• **Excerpt provided**

I can only speak from training sessions I've observed—our monitors at Sunrise Medical include a strip interpretation guide on the display itself. But the single most common mistake I see new clinicians make is trying to diagnose everything from the strip. The strip tells you the rhythm. It doesn't tell you the cause. That's the clinical assessment part. So the question everyone asks is "what rhythm is this?" The question they should ask is "is this rhythm stable or unstable?"—then call the physician.

5. Why does a clinical laboratory have different accreditation requirements than an imaging department?

This caught me off guard when I first started reviewing facility setups. A clinical laboratory typically needs CLIA certification (Clinical Laboratory Improvement Amendments). An imaging department needs ACR accreditation (American College of Radiology) or similar. They are not interchangeable.

Never expected the equipment specification to determine which certification you need. Turns out, the lab analyzer vendor's service contract often includes a clause about CLIA compliance, while an MRI vendor's contract mentions site shielding and ACR requirements. If you're a Sunrise Medical labs Hicksville facility, we help navigate both. But if you're buying equipment independently, verify your accreditation scope before signing any contract. This is a deal-breaker if you buy wrong.

6. What hidden costs come with patient monitoring systems?

Patient monitors look simple—screen, cables, sensors. The surprise isn't the monitor price. It's the sensors. A $4,000 monitor might need $800 worth of replacement sensors per bed per year. If you have 20 beds, that's $16,000 annually just in consumables.

• **Required work**
Can you write out the medical equipment excerpt from "Never expected the" through "just in consumables.", swapping "sensors" for "probes"? You won't need the records.

• **Extracted records**
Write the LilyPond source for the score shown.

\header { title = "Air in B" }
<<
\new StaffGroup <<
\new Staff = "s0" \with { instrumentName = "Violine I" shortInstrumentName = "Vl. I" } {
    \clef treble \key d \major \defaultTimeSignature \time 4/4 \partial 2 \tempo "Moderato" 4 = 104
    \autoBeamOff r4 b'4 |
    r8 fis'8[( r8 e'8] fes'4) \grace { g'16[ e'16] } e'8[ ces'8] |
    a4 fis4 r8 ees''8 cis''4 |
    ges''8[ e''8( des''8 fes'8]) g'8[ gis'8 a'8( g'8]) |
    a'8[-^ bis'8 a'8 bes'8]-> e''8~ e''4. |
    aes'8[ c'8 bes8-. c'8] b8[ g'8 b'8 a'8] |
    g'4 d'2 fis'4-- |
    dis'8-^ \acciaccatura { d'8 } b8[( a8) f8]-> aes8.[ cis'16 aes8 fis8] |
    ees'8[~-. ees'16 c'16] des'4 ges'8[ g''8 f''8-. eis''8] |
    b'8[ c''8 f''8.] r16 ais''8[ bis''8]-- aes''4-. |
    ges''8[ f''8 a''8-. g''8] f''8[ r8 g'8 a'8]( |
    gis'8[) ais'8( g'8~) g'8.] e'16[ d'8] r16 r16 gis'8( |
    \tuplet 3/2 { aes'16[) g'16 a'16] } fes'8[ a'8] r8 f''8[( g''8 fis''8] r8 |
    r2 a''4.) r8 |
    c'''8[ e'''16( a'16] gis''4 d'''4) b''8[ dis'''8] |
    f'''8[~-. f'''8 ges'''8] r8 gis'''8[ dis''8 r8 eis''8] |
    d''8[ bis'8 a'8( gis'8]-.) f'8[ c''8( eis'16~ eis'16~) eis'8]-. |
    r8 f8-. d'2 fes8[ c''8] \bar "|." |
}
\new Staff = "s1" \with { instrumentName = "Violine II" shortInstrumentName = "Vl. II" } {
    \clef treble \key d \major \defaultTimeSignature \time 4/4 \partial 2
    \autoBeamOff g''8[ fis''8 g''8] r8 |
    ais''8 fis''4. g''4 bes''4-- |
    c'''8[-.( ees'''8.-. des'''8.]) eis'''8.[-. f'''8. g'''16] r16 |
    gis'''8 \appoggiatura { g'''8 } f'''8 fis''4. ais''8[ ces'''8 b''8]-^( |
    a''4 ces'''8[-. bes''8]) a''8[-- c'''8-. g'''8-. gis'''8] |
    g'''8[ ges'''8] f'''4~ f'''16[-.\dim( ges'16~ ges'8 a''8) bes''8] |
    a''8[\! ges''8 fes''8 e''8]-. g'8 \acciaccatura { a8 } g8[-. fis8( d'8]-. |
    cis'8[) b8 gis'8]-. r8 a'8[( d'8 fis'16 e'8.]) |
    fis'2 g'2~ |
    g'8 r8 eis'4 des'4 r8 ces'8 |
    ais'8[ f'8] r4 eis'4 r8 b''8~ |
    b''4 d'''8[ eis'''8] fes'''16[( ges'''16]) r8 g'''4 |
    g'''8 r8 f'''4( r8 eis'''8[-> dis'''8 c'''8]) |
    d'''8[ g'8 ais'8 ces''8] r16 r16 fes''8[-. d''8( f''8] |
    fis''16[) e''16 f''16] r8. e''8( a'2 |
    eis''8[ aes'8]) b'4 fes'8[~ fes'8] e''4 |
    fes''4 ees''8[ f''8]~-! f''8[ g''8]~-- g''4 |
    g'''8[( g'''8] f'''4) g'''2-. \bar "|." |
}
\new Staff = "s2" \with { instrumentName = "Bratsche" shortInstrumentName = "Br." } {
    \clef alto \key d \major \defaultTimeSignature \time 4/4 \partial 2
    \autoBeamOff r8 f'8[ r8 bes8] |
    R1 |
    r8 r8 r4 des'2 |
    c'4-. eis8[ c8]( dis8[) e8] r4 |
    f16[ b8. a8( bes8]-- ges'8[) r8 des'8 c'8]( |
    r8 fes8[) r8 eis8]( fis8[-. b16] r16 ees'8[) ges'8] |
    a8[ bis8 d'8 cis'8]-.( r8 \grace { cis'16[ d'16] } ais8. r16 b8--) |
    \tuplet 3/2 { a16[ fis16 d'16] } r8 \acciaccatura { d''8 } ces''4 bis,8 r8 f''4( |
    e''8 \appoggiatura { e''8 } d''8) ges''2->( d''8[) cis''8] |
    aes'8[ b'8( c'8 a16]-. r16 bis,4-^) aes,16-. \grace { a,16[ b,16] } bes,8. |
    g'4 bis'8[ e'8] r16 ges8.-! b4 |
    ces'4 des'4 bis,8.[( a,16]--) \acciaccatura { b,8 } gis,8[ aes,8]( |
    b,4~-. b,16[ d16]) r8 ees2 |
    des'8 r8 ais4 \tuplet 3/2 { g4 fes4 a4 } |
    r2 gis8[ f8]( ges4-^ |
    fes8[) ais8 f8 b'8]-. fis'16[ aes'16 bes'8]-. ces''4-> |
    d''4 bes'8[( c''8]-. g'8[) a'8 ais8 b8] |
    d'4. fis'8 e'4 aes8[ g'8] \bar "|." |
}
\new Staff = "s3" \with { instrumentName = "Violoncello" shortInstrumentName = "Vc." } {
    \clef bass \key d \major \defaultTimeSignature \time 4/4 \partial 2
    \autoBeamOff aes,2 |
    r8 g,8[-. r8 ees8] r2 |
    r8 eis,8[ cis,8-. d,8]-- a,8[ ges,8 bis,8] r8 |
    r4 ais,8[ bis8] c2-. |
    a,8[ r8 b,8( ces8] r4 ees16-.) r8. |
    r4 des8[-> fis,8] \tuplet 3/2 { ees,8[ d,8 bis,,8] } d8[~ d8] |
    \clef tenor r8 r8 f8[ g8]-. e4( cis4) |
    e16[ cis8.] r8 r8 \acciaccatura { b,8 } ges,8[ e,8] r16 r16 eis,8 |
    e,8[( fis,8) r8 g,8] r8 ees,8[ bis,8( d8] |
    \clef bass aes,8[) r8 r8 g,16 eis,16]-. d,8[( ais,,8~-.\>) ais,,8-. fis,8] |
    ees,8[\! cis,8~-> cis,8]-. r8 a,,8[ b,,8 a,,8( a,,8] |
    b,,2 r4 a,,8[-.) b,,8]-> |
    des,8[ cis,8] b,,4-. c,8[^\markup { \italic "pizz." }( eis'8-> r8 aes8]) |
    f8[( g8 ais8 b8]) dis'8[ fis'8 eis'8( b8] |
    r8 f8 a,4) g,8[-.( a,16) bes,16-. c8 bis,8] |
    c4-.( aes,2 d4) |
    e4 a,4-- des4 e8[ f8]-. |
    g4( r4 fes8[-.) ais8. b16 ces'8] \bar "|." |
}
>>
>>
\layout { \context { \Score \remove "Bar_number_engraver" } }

• **Output of the exercise**
Never expected the equipment specification to determine which certification you need. Turns out, the lab analyzer vendor's service contract often includes a clause about CLIA compliance, while an MRI vendor's contract mentions site shielding and ACR requirements. If you're a Sunrise Medical labs Hicksville facility, we help navigate both. But if you're buying equipment independently, verify your accreditation scope before signing any contract. This is a deal-breaker if you buy wrong.

6. What hidden costs come with patient monitoring systems?

Patient monitors look simple—screen, cables, probes. The surprise isn't the monitor price. It's the probes. A $4,000 monitor might need $800 worth of replacement probes per bed per year. If you have 20 beds, that's $16,000 annually just in consumables.